I would stop going over for meal times for the next month. Try to see her out somewhere, or pop over after dinner (and say "I've just eaten" as you arrive).

Don't talk about your diet, if she says how it's going, just smile and say it's ok and change the subject. If she asks your weight/weightloss, lie and say you can't remember, but you're going off clothes and some things that were too tight now feel ok. Then change the subject.

Stick at it, don't allow yourself to think that you are naturally overweight, don't talk food and diet with your Mum.

Shumpalumpa · 09/07/2018 13:33

the only slimmer in the village.

That made me lol.

I'm dreading her seeing me (she lives abroad) because I know she will be massively pissed off and sulky when she sees me.

I would shimmy my hips in front of her and say 'check out all the weight I've lost'. If she knows you dread her reaction she will continue to do it in the hope that you will give up losing weight.

Mummyoflittledragon · 09/07/2018 13:41

Maybe tell her you quit sw? Take the competition away and wear baggy clothes when you see her so any weight loss is less apparent. Maybe have a snack before you go round and eat a small portion of whatever she cooks up. Blame the hot weather on your small appetite and insist she has some - waste not want not Wink.

MatildaTheCat · 09/07/2018 13:41

Slimming World is all about supporting one another, surely?

Tell her you really admire her success and want her to feel the same about you. All about the sisterhood. Keep one phrase handy and repeat it each and every time she does this.

HelpTheTigers · 09/07/2018 13:43

I have a friend who brings along lots of chocolate, cake, biscuits etc at every visit, despite the fact that I keep asking her to stop. If I give her them back as she leaves, she either puts them into a cupboard or throws them into the room as she's heading out the door!

She has more of a weight problem than I have and makes it quite obvious that it really annoys her, going as far as saying that she didn't want to go away for the weekend with any friends who are slimmer than her.
It's the old green-eyed monsters thing, unfortunately.
Take your own food, call her out on it and don't give in to pressure as you are doing really well!
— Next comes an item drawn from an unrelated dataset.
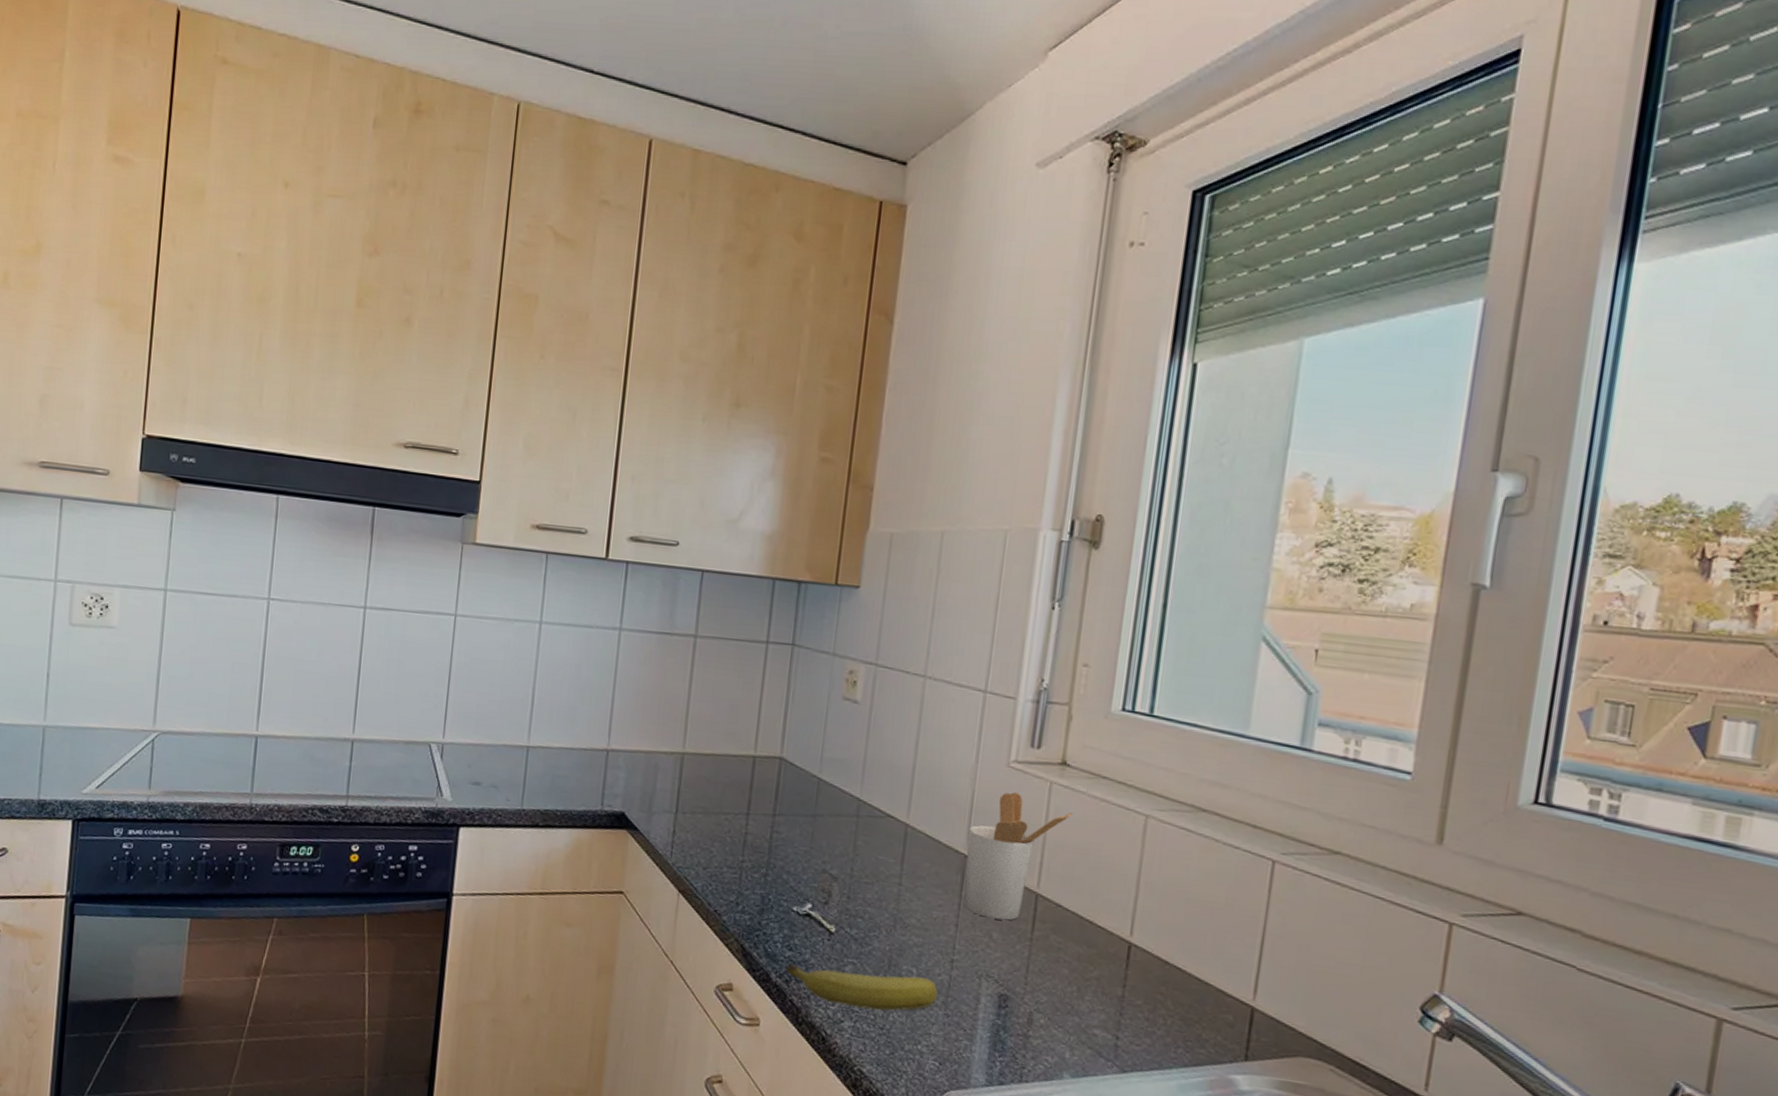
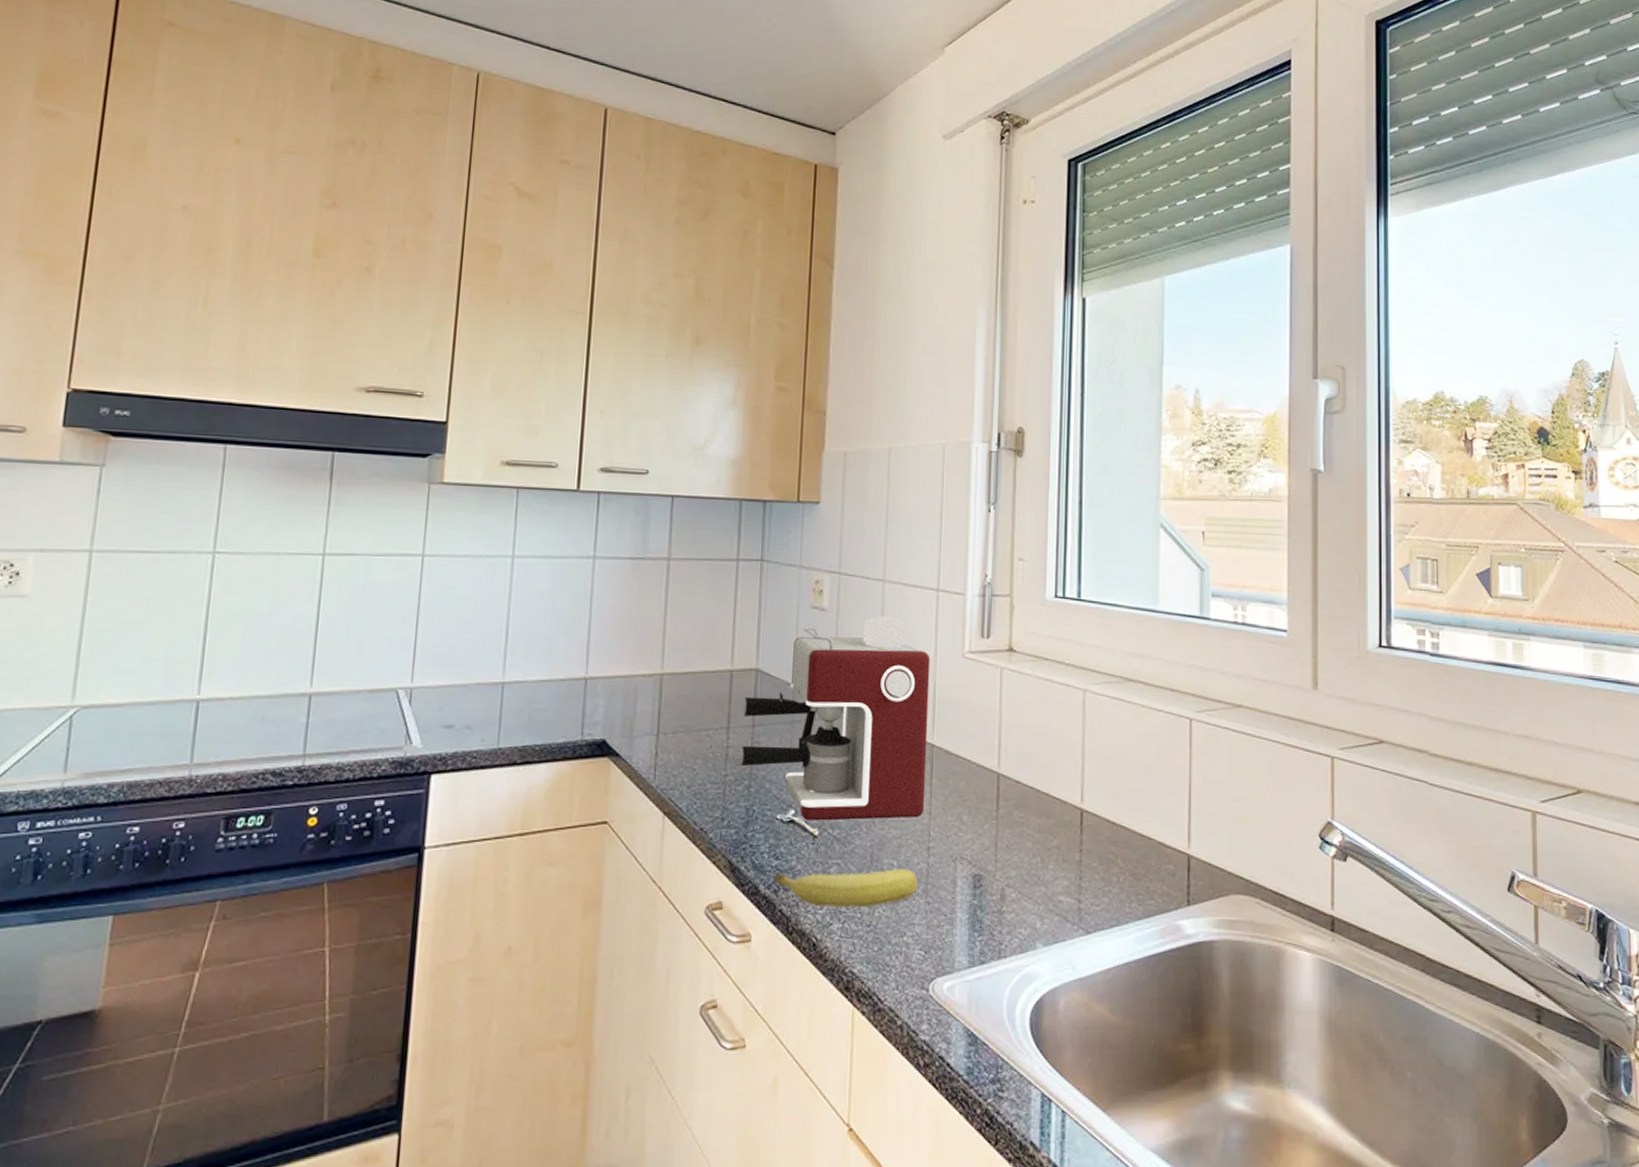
coffee maker: none [757,713,971,929] -> present [738,615,931,821]
utensil holder: present [964,792,1073,921] -> none [933,681,1022,802]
Mutual support is so much more effective than sabotage and suspicion and your mum will benefit too.

areyoubeingserviced · 09/07/2018 13:50

Unfortunately you will find that many people will try to sabotage your weight loss.
They will give you bigger sized clothes ,in order to keep you in your place.
They will not tell you when you have lost weight, but will tell you when you have put weight on.
They will encourage you to eat ‘unhealthy ‘ foods.
They will tell you that you have become a diet bore.
They will not compliment you

adayatthebeach · 09/07/2018 14:19

Do your best to ignore any weight related conversations. Ignore offerings of food. Take clothes without comment and give to a charity shop. She can’t do much if you don’t engage.

DistanceCall · 09/07/2018 14:21

Yep, she's sabotaging you. It happens A LOT when people start to take care of themselves and lose weight, and in the case of your mother it sounds like, consciously or unconsciously, she cannot bear you to get slim.

Act accordingly, i.e. don't accept her food and bring your own, etc.